::: Tekst do przeczytania :::

Najnowsze wpisy, strona 5


lut 16 2004 Już mi lepiej :D
Komentarze: 2

Zima powróciła a wraz z nią mój dobry humor :) Postanowiłam nie przejmować się zbytnio moim „pechem” Niech się dzieje, co chce :D A co mi tam! I przepraszam za to, że z ostatnich notek wprost zionęło optymizmem XD Ja już po prostu tak mam, że czasami muszę się wyżalić. Tylko, że nikt mnie nie chce wysłuchać :( Dawałam sobie jakoś radę przez te wszystkie lata to dam sobie radę i teraz =] Będę silna! To ta pogoda wprowadza mnie w taki nastrój… taki optymistyczny :) Gdy wychodziłam rano do szkoły to aż miło było popatrzeć na te pięknie ośnieżone drzewa. Od razu chce się człowiekowi żyć!

selenay : :
lut 14 2004 Smutno mi...

::: Fragmenty danych :::

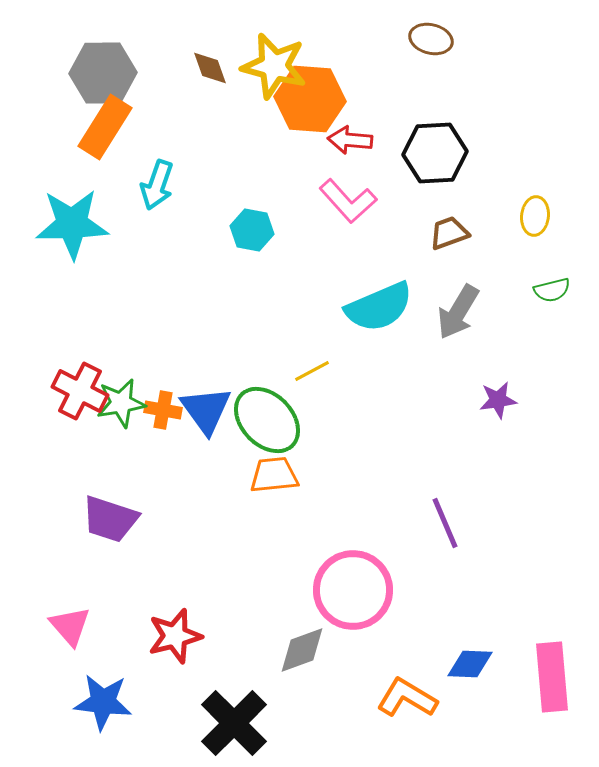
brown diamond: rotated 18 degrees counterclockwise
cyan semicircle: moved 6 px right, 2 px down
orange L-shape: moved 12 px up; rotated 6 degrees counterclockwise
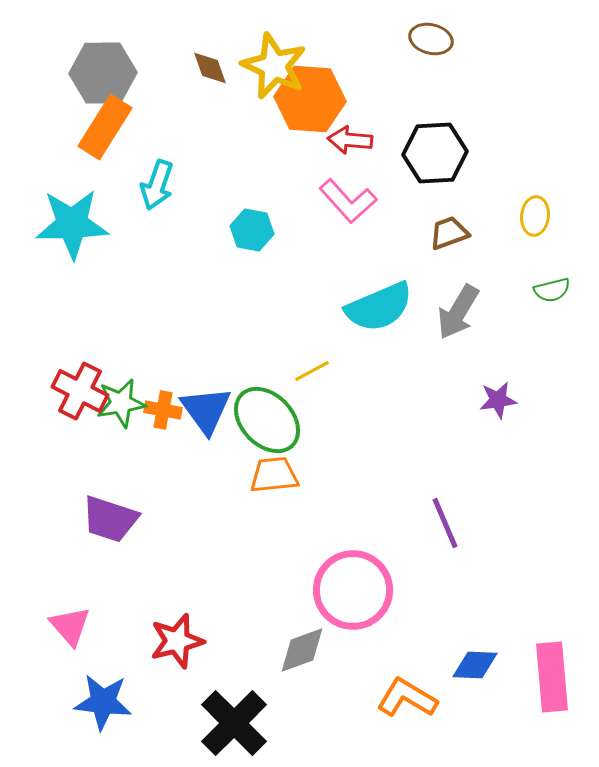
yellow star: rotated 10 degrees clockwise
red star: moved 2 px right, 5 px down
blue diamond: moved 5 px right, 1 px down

:::

### Twoje zadania
**a)** Zwróć każdy wiersz wpisów, w którym występuje słowo „right”.
**b)** Kontynuuj tekst z bloga o powrocie zimy i dobrego humoru, zaczynając zaraz po jego ostatnim wierszu.

### Lista odpowiedzi
**a)**
cyan semicircle: moved 6 px right, 2 px down
red star: moved 2 px right, 5 px down
blue diamond: moved 5 px right, 1 px down

**b)**
Komentarze: 0
Jak wszyscy wiedzą dziś są Walentynki. Dzień pełen miłości, radości i szczęścia. A ja znowu nie mogę się nim cieszyć :( Czemu tak musi być, że nie mogę być z osobami, na których mi zależy? Choćbym nie wiem jak się starała zawsze w pewien sposób tracę z nimi kontakt. Albo oni odchodzą, albo ja muszę odejść. Tak było z Krzyśkiem… musiałam o nim zapomnieć, bo miał „przeze mnie” kłopoty (nie żeby sam się w nie ładował, ale cała wina i tak skupiła się na mnie a on wcale nie zaprzeczał…) Do tej pory pamiętam, że cieszyłam się jak dziecko, gdy dostałam od niego pierwszą kartkę walentynkową :) Była śliczna, zresztą nadal ją trzymam, choć czasami nie mogę na nią patrzeć… Wzbudza zbyt wiele wspomnień… Dziś już nie pamiętam tamtych dni, tamtych wakacji. Zapomniałam, wybaczyłam i… w sumie nie jest tak źle. Trudno o tym znowu myśleć, ale wydaje mi się, że ja już tak mam, że zawsze trafiam na niewłaściwych ludzi… Normalnie pech :)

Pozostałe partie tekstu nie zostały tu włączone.